Rugby Union is becoming increasingly progressive when it comes to sports technology, and this year’s World Cup is set to reflect this.
On the pitch, Hawk Eye, vision processing technology that uses cameras to track the ball and players, will enable referees to make more accurate decisions and medical teams to immediately assess potential concussion injuries, while in the stands fans will have the option to use audio feeds that provide different levels of commentary based on their knowledge of the game.
However, although less talked about, one of the most exciting developments in the game is the way new data sources will be used by individual teams and the businesses supporting them during the tournament.
Although the most important decisions of the tournament will be made by coaches and management, the teams with the best data will be at a distinct advantage.
By understanding how this data can be used and providing the expertise to facilitate this, squads with the right knowledge will have an upper hand at all stages of the competition.
Finding the winning margin
As recently as 15 years ago, the only sources of data that rugby teams had to hand was quantative information such as the number of fouls, kicks and red cards given during a game.
This has changed dramatically in recent years, with all of the teams involved having a trove of structured and unstructured data available to extract insight from.
During the World Cup, GPS technology installed on each player’s shirt during training and games will provide in-depth information on speed, distance travelled and position.
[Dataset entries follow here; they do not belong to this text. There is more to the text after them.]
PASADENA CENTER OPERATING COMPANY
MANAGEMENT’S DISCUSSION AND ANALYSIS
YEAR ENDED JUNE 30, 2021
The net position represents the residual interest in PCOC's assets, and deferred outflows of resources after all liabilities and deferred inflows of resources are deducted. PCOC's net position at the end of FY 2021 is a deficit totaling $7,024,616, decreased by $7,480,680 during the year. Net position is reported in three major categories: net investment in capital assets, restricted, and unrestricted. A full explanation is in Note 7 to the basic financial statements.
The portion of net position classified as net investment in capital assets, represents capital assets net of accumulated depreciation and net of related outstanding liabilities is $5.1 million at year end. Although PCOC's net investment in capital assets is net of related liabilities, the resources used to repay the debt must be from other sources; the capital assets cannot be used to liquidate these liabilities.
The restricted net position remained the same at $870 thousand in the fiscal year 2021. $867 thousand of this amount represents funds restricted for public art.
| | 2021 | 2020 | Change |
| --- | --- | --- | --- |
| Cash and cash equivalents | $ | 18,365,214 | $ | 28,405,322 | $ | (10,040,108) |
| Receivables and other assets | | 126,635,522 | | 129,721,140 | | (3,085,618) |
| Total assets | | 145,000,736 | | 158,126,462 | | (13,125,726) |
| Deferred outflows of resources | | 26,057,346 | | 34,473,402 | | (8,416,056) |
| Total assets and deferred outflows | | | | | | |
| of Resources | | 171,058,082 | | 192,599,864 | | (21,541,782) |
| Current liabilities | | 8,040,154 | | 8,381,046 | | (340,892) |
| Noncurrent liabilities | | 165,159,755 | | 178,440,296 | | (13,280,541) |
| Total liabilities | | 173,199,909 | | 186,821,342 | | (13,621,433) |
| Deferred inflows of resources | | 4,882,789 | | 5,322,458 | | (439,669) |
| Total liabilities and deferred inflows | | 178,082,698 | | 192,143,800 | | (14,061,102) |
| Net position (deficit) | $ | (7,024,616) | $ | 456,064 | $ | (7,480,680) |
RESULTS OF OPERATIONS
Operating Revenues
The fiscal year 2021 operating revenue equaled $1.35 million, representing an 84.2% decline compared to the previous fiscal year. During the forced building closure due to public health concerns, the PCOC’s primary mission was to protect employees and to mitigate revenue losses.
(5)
In addition, each team will use optimised cameras to analyse each aspect of the game.
By combining this data, coaches and players will be able to gain a much better understanding of tactics. By tracking the average distance of a player’s kick, for example, coaches will be able to advise team members on the most likely place to catch the ball the next time around.
Insight like this is invaluable; a large number of games at a professional level are now decided by the smallest of margins, meaning that having this intelligence can be the difference between winning and losing.
Of course, in order for the analysis of this data to be useful, it needs to be presented in a way that both players and coaches can understand and access. To give an example at club level, Bath Rugby have engaged IT Services company Getronics to provide their players, coaches and analysts with access to information through iPads, enabling each of them access to tailored reports on their performance in games and training.
Since the squad are always on the move, this access has proved essential in empowering each player to take ownership of his own development and success.
Additionally, to get value from this data, architects and integration engineers are proving to be essential. Data architects create the infrastructure to support data collection and analysis and the integration engineers allow disparate sources of data to be combined and compared.
With data spanning across both structured and unstructured forms, the ability to work with both relational and non-relational databases is vital. Equally, since being on the move is part and parcel of the rugby world, much of this data is stored in the cloud and therefore cloud management skills are also required.
Off the field
Rugby aside, the World Cup is set to give a huge boost to business with EY estimating it will add £1bn to the UK economy. With today’s rugby fans being the most connected of all time, the brands who are able to make the most of the data surrounding the World Cup will be the ones that win the proverbial silverware.
By fully understanding how fans are engaging with content both in the stadium and at home, marketers will be in a better position to reach the right people with the right message at the right time. With additional information such as team preference, gender and online behaviours all being available for analysis, the business opportunities for those involved are significant.
When the players take to the pitch over the next few weeks, it will be the IT professionals behind the scenes who will be just as important in determining the outcome of matches. Aside from being the third biggest sporting event in the world, the World Cup will highlight the increasing role of data knowledge and IT in sport.